→ **AIM OF THE EXERCISE**
Lines with the string "Figure" must each be copied from the listing.

→ **COLLECTED MATERIAL**
# # # #
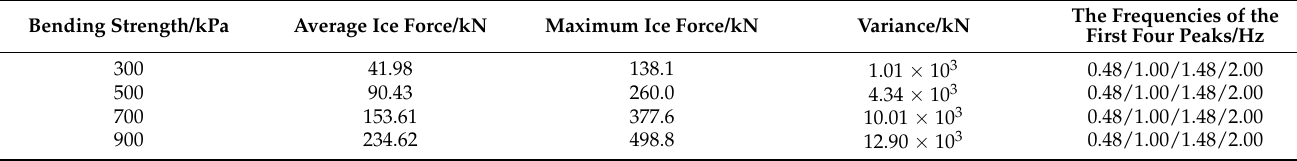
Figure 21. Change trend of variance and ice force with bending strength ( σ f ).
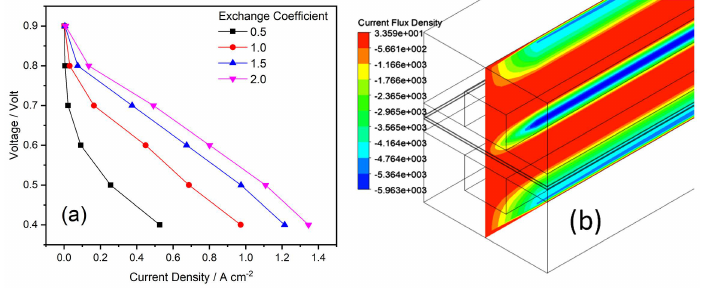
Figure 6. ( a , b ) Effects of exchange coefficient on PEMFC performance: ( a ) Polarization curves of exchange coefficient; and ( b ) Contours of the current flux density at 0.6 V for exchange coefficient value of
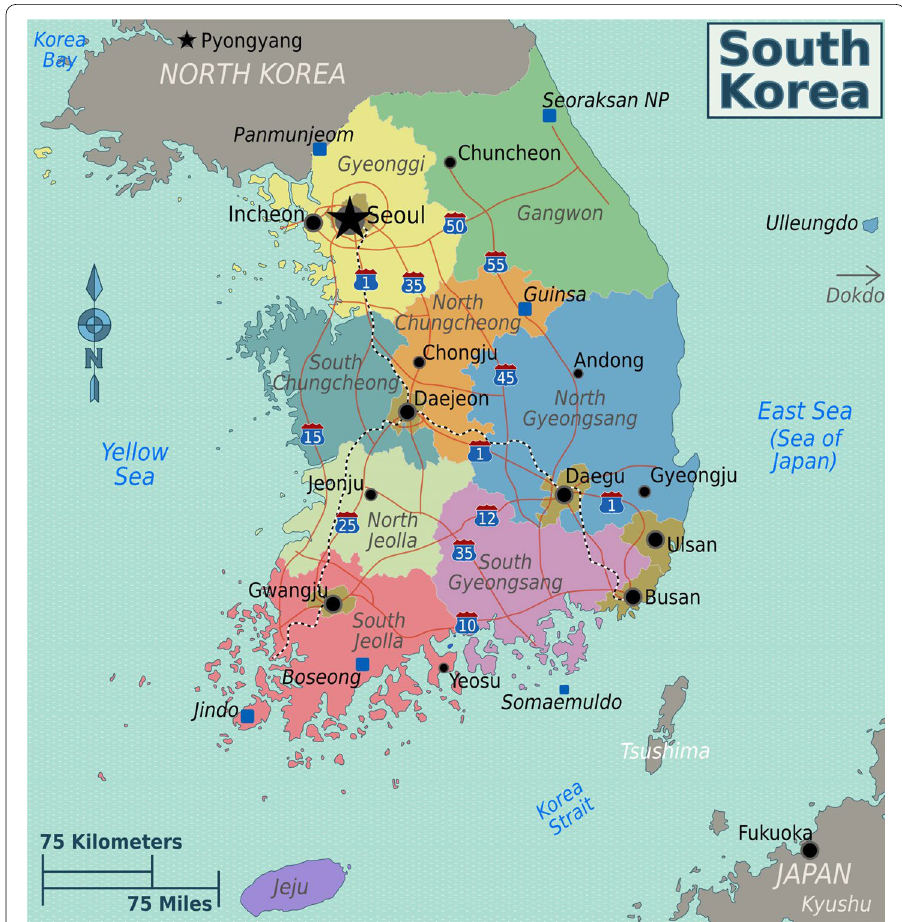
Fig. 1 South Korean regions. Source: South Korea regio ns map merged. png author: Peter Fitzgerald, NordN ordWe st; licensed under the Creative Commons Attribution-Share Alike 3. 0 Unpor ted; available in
# # # #
→ **EXERCISE OUTPUT**
Figure 21. Change trend of variance and ice force with bending strength ( σ f ).
Figure 6. ( a , b ) Effects of exchange coefficient on PEMFC performance: ( a ) Polarization curves of exchange coefficient; and ( b ) Contours of the current flux density at 0.6 V for exchange coefficient value of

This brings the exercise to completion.